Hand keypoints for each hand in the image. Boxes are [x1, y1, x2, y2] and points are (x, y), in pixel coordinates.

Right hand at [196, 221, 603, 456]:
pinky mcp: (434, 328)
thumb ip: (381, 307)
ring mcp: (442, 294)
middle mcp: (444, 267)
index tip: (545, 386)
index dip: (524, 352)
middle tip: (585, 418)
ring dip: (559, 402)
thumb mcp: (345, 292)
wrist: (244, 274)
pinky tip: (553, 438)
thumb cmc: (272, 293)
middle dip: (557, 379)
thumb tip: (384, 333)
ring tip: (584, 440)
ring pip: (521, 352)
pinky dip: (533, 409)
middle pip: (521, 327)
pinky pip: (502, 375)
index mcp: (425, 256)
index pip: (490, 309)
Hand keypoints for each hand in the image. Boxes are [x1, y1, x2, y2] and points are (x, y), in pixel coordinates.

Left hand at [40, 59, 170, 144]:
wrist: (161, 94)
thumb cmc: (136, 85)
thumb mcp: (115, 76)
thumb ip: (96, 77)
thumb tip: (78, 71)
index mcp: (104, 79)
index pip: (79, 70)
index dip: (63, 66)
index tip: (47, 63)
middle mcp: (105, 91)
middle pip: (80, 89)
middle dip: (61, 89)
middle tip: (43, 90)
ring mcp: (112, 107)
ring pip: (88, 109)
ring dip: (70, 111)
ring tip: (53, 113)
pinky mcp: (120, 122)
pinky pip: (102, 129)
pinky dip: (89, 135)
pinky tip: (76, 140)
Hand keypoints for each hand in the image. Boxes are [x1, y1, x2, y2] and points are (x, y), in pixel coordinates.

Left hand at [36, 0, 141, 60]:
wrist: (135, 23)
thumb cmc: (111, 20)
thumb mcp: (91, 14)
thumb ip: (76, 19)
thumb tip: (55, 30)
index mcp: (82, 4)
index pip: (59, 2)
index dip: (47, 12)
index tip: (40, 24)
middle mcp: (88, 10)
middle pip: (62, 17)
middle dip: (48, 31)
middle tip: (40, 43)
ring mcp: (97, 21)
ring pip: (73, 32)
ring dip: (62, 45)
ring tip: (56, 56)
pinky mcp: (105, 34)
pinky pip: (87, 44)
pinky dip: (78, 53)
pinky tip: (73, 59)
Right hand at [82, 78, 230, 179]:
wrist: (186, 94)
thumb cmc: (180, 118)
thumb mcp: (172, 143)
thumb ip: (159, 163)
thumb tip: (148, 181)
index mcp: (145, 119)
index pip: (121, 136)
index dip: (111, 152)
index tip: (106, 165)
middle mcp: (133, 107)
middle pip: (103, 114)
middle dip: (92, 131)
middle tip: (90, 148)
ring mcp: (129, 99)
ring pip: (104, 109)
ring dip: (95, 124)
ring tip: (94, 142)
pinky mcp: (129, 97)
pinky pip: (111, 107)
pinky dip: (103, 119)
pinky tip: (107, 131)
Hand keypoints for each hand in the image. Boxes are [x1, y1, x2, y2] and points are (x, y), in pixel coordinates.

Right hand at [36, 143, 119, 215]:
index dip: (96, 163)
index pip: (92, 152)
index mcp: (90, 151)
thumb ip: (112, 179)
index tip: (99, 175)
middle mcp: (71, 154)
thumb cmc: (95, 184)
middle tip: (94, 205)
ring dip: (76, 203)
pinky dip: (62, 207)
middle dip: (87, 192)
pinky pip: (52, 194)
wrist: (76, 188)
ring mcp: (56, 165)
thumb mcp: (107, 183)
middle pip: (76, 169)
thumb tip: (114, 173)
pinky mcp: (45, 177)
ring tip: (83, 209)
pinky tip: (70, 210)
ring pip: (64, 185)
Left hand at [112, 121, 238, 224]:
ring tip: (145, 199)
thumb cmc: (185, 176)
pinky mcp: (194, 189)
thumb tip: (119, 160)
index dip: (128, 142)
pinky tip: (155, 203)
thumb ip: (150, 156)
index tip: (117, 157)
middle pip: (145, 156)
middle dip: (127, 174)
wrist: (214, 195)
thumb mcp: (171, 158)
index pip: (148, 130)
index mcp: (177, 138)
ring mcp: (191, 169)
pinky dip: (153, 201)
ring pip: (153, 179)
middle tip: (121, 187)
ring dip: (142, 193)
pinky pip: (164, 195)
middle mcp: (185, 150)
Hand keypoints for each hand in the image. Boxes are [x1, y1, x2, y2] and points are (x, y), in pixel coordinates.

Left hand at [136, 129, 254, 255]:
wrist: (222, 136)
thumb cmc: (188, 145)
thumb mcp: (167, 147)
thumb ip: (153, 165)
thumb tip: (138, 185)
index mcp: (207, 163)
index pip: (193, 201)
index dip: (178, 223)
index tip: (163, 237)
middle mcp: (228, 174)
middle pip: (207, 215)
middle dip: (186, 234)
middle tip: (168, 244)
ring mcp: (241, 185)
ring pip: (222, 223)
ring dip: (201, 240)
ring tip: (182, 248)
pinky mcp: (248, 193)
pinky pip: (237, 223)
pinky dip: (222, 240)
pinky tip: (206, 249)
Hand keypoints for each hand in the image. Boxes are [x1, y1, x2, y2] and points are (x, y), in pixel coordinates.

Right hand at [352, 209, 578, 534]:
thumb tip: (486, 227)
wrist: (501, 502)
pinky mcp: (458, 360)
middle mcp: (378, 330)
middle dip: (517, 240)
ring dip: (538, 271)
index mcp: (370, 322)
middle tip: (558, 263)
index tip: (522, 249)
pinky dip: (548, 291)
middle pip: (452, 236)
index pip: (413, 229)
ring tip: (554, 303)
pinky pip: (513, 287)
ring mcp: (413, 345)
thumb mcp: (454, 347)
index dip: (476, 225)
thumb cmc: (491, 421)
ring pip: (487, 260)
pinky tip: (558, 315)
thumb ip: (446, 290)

- - - - - - -

Write the records out again, character for character.

Hand keypoints for each hand in the image. Boxes are [x1, y1, x2, y2] and points are (x, y), in pixel coordinates.

Right hand at [196, 221, 603, 456]:
pinky mcp: (434, 328)
thumb ip: (381, 307)
ring mcp: (442, 294)
middle mcp: (444, 267)
index tip: (545, 386)
index dip: (524, 352)
middle tip: (585, 418)
ring dip: (559, 402)
thumb mcp: (345, 292)
wrist: (244, 274)
pinky tip: (553, 438)
thumb cmc: (272, 293)
middle dip: (557, 379)
thumb tip: (384, 333)
ring tip: (584, 440)
ring pip: (521, 352)
pinky dip: (533, 409)
middle pip: (521, 327)
pinky pip: (502, 375)
index mcp: (425, 256)
index pip: (490, 309)
Hand keypoints for each hand in the image. Boxes are [x1, y1, x2, y2] and points are (x, y), in pixel coordinates.

Left hand at [40, 59, 170, 144]:
wrist: (161, 94)
thumb cmc: (136, 85)
thumb mcp: (115, 76)
thumb ip: (96, 77)
thumb tip: (78, 71)
index mcp: (104, 79)
index pip: (79, 70)
index dip: (63, 66)
index tip: (47, 63)
middle mcp: (105, 91)
middle pip: (80, 89)
middle dip: (61, 89)
middle tip: (43, 90)
ring mcp: (112, 107)
ring pip: (88, 109)
ring dip: (70, 111)
ring tip: (53, 113)
pinky mcp: (120, 122)
pinky pip: (102, 129)
pinky dip: (89, 135)
pinky tip: (76, 140)
Hand keypoints for each hand in the image. Boxes are [x1, y1, x2, y2] and points are (x, y), in pixel coordinates.

Left hand at [36, 0, 141, 60]:
wrist: (135, 23)
thumb cmc: (111, 20)
thumb mcp: (91, 14)
thumb ip: (76, 19)
thumb tip: (55, 30)
index mcp: (82, 4)
index pip: (59, 2)
index dip: (47, 12)
index tip: (40, 24)
middle mcp: (88, 10)
middle pip: (62, 17)
middle dip: (48, 31)
middle tip: (40, 43)
ring mcp: (97, 21)
ring pip: (73, 32)
ring dip: (62, 45)
ring tip: (56, 56)
pinky mcp: (105, 34)
pinky pip: (87, 44)
pinky dip: (78, 53)
pinky tip: (73, 59)
Right hand at [82, 78, 230, 179]:
wrist: (186, 94)
thumb cmc: (180, 118)
thumb mcp: (172, 143)
thumb ip: (159, 163)
thumb tip: (148, 181)
index mcp: (145, 119)
index pip: (121, 136)
index dip: (111, 152)
index tip: (106, 165)
middle mcp: (133, 107)
middle pip: (103, 114)
middle dip: (92, 131)
middle tip: (90, 148)
ring mcp: (129, 99)
ring pip: (104, 109)
ring dip: (95, 124)
ring tip: (94, 142)
pinky mcp: (129, 97)
pinky pip: (111, 107)
pinky dip: (103, 119)
pinky tip: (107, 131)
Hand keypoints for each hand in the image. Boxes are [x1, y1, x2, y2] and points are (x, y), in pixel coordinates.

Right hand at [36, 143, 119, 215]:
index dip: (96, 163)
index pip: (92, 152)
index mcp: (90, 151)
thumb ip: (112, 179)
index tip: (99, 175)
middle mcp: (71, 154)
thumb cmc: (95, 184)
middle tip: (94, 205)
ring dip: (76, 203)
pinky dip: (62, 207)
middle dip: (87, 192)
pinky pip: (52, 194)
wrist: (76, 188)
ring mcp: (56, 165)
thumb mcp: (107, 183)
middle pip: (76, 169)
thumb tip: (114, 173)
pinky mcp: (45, 177)
ring tip: (83, 209)
pinky tip: (70, 210)
ring pip: (64, 185)
Left hand at [112, 121, 238, 224]:
ring tip: (145, 199)
thumb cmc: (185, 176)
pinky mcp: (194, 189)
thumb tip: (119, 160)
index dip: (128, 142)
pinky tip: (155, 203)
thumb ip: (150, 156)
index tip: (117, 157)
middle pip: (145, 156)
middle dip: (127, 174)
wrist: (214, 195)
thumb mcp: (171, 158)
index pip: (148, 130)
index mcp: (177, 138)
ring mcp: (191, 169)
pinky dip: (153, 201)
ring pip: (153, 179)
middle tip: (121, 187)
ring dip: (142, 193)
pinky pip: (164, 195)
middle mcp: (185, 150)
Hand keypoints for each hand in the image. Boxes are [x1, y1, x2, y2] and points are (x, y), in pixel coordinates.

Left hand at [136, 129, 254, 255]:
wrist: (222, 136)
thumb cmc: (188, 145)
thumb mcp: (167, 147)
thumb ip: (153, 165)
thumb tip: (138, 185)
index mcp: (207, 163)
index pip: (193, 201)
index dip: (178, 223)
index tip: (163, 237)
middle mcp: (228, 174)
middle pip: (207, 215)
middle dip: (186, 234)
middle tip: (168, 244)
ring mcp: (241, 185)
ring pip: (222, 223)
ring dip: (201, 240)
ring tip: (182, 248)
pinky mcp: (248, 193)
pinky pip: (237, 223)
pinky dip: (222, 240)
pinky tip: (206, 249)
Hand keypoints for each hand in the image. Boxes are [x1, y1, x2, y2] and points are (x, y), in pixel coordinates.

Right hand at [352, 209, 578, 534]:
thumb tip: (486, 227)
wrist: (501, 502)
pinky mcp: (458, 360)
middle mcp: (378, 330)
middle dip: (517, 240)
ring dip: (538, 271)
index mcp: (370, 322)
middle tip: (558, 263)
index tip: (522, 249)
pinky dip: (548, 291)
middle pip: (452, 236)
index pip: (413, 229)
ring tip: (554, 303)
pinky pip: (513, 287)
ring mcp: (413, 345)
thumb mcp: (454, 347)
index dip: (476, 225)
thumb cmc: (491, 421)
ring pip: (487, 260)
pinky tip: (558, 315)
thumb ip: (446, 290)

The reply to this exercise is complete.